Ce n'est pas toujours au moment de son apogée qu'un mouvement connait ses meilleurs instants. Ainsi de la vague britpop, considérée aujourd'hui, si ce n'est à l'époque même, avec mépris et condescendance. Il n'y a pas forcément grand-chose à retenir des années 1994 et 1995, celles de son paroxysme. celles de la rivalité très médiatisée entre Blur et Oasis, et de cette multitude de groupes indigents montés chaque semaine en épingle par la presse britannique. Non, s'il faut en tirer quelque chose, c'est avant qu'il faut regarder. C'est du côté de Luke Haines et des Auteurs, du Modern Life Is Rubbish de Blur, et bien sûr de Pulp qui, même s'ils n'ont explosé qu'avec l'album Different Class, étaient déjà là depuis longtemps.
Ou bien il faut regarder après, du côté de ces groupes gallois pastoraux et originaux, emmenés vers 96 par les Gorky's Zygotic Mynci et les Super Furry Animals. Ces derniers, même s'ils sont alors populaires et prisés par la presse musicale à grand tirage, même s'ils rejoignent Oasis chez Creation et qu'ils finiront par collaborer avec Paul McCartney, suivent une autre voie que la grosse cavalerie britpop. Il n'est plus question de textes à contenu social, comme avec Blur ou Pulp, mais de paroles surréalistes. Ce n'est plus l'axe Kinks-Jam-Madness qui est suivi, mais celui du rock psychédélique et décadent, voire progressif, voire glam, du début des années 70.
Le groupe, d'ailleurs, a un parcours qui sort de l'ordinaire. A l'origine, nos animaux super poilus s'étaient lancés dans un projet techno. Puis, quand ils se sont mis aux chansons, ils les ont tout d'abord déclamées dans leur gallois natal, comme l'indique le doux intitulé de leur tout premier EP, Lianfairpwllgywgyllgoger Chwymdrobwlltysiliogoygoyocynygofod (In Space). Ce n'est que plus tard que Gruff Rhys s'est mis à l'anglais, le groupe estimant, à raison, qu'il était temps pour lui de prétendre succès et de réclamer sa part du gros gâteau de la britpop.
Cependant, cette britpop qu'ils jugent eux-mêmes triste et conservatrice, les Super Furry Animals la cuisinent à leur sauce. Ils en gardent les ingrédients principaux, ses mélodies imparables, ses refrains accrocheurs et ses guitares proéminentes, mais ils y mêlent quelques essais expérimentaux, et ils font mariner le tout dans une ambiance hallucinée.
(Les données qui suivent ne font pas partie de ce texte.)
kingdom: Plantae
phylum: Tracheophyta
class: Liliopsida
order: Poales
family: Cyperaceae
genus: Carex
La drogue, en effet, est très présente sur Fuzzy Logic, leur premier album, via ces photos de Howard Marks en pochette, trafiquant gallois notoire, via le titre un brin noisy qui lui est dédié, "Hangin' With Howard Marks", via aussi ce single, "Something 4 the Week-End", qui parle de psychotropes.
Sans parler si ouvertement de drogues, les autres chansons sont aussi déglinguées. Le groupe qui, en cette année 1996, écume les festivals à bord d'un char d'assaut peint en bleu, met en scène le dialogue entre un hamster et son maître ("Fuzzy Birds") ou confesse sa passion pour les frisbees ("Frisbee"). Et la plupart des morceaux dévoilent des paroles cryptiques ("Mario Man") et des métaphores floues. La musique, elle, est aussi chargée et fantaisiste. Dès le départ en fanfare d'un "God! Show Me Magic" tout en cris, guitares fuzz et piano boogie, s'annonce un album qui multiplie les instruments, les voix trafiquées et les effets de studio.
Mais le plus souvent, c'est avec leurs titres gracieux que les Gallois gagnent la mise. C'est avec cet "Hometown Unicorn" qui exploite le vieux thème du désir nostalgique du retour chez soi, sur cette chanson d'amour délicieusement emphatique qu'est "Gathering Moss", et avec les violons de "If You Don't Want Me To Destroy You" et "Long Gone". Aujourd'hui, tout cela n'est plus de saison, ce n'est plus dans l'air du temps, loin s'en faut. Pourtant, et en dépit de morceaux parfois un peu trop gras, Fuzzy Logic prouve qu'il y a tout de même quelques petites pépites à retenir de ce mouvement populiste et cocardier qu'aura paru être la britpop.